Negative Variance (Fewer Extracted than Expected)

Cause Explanation Solution
Incomplete scroll Page wasn't fully scrolled before saving Re-save after complete scroll
Privacy changes Members hid profiles after count update Normal, accept variance
Deleted accounts Members left LinkedIn Normal, accept variance

Acceptable variance: <5% is normal. Investigate if variance is >10% or consistently negative.

Example Batch Results (2025-12-11)

Organization Expected Extracted Variance Notes
Eye Filmmuseum 250 251 +1 Normal
Het Utrechts Archief 77 77 0 Perfect
KB nationale bibliotheek 624 561 -63 Incomplete scroll
SURF 947 957 +10 Normal (large org)
Rijksmuseum 797 800 +3 Normal

Duplicate Profile Merging

Some people maintain multiple LinkedIn accounts. The parser detects these by name and merges them:

Detection

Profiles are grouped by normalized name (case-insensitive).
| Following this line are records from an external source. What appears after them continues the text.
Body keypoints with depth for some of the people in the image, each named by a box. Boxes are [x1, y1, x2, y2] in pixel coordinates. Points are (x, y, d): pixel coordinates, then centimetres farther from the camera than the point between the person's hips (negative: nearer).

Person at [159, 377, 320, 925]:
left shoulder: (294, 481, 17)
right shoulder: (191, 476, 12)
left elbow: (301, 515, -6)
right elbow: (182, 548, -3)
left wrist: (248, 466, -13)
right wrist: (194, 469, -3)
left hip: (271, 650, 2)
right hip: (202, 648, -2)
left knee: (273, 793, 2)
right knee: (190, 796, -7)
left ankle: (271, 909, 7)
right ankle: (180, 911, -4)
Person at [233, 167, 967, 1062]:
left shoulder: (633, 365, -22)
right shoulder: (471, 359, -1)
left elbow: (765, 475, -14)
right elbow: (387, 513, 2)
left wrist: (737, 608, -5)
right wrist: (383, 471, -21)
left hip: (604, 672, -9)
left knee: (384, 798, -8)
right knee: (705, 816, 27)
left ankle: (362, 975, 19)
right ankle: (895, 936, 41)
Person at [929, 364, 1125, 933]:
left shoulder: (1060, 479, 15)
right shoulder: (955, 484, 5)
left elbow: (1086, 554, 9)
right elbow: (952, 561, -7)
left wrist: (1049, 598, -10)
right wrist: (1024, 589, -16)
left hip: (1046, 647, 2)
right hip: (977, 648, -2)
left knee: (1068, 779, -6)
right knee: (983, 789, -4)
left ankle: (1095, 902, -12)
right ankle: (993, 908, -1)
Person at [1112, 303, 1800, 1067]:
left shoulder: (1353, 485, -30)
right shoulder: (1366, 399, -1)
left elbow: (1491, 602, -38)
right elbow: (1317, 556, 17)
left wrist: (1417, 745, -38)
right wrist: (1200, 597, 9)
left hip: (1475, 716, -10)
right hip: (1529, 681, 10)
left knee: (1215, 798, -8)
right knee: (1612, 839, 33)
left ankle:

If multiple profiles share the same name:

  • First profile becomes the primary entry
  • Additional profiles stored in alternate_profiles array

Example Output

{
  "name": "Mattie Boom",
  "linkedin_profile_url": "https://www.linkedin.com/in/mattie-boom-8346bb79",
  "linkedin_slug": "mattie-boom-8346bb79",
  "alternate_profiles": [
    {
      "linkedin_profile_url": "https://www.linkedin.com/in/mattie-boom-76a122386",
      "linkedin_slug": "mattie-boom-76a122386"
    }
  ]
}

Why This Matters

  • Prevents inflated staff counts
  • Preserves all profile URLs for verification
  • Enables future de-duplication with external sources

Anonymous Member Handling

Anonymous "LinkedIn Member" entries:

  • Are NOT deduplicated (each is unique)
  • Receive unique IDs: {slug}_staff_{index}_linkedin_member_{N}
  • Have name_type: "anonymous"
  • Have headlines but NO profile URLs
  • Are included in heritage-relevance detection

Validation

After extraction, verify:

  • Total staff is within ~5% of expected associated members count
  • with_linkedin_url + anonymous_members approximately equals total_staff_extracted
  • Staff with alternate_profiles matches duplicate_profiles_merged count
  • Heritage type detection working (staff_by_heritage_type populated)
  • No duplicate staff IDs
  • No UI element contamination (names like "Show more", "Load more", etc.)
  • High data quality: >95% should have headlines

Verification Script

# Run extraction with verbose output
python scripts/parse_linkedin_html.py \
    "data/custodian/person/affiliated/manual/Example_ People _ LinkedIn.html" \
    --custodian-name "Example" \
    --custodian-slug "example"

# Expected output includes:
#   Total staff: 251
#   Expected (associated members): 250
#   Difference: +1 (more than expected)  # Small positive variance = normal
#   Duplicate profiles merged: 3
  • Rule 15: Connection Data Registration (.opencode/CONNECTION_DATA_REGISTRATION_RULE.md)
  • Rule 17: LinkedIn Connection Unique Identifiers (.opencode/LINKEDIN_CONNECTION_ID_RULE.md)
  • Rule 18: Custodian Staff Parsing (.opencode/CUSTODIAN_STAFF_PARSING_RULE.md)

Supersedes

This rule supersedes the previous approach of using MD copy-paste as primary source. MD files may still be used as fallback for connections parsing when HTML is not available, but HTML is always preferred.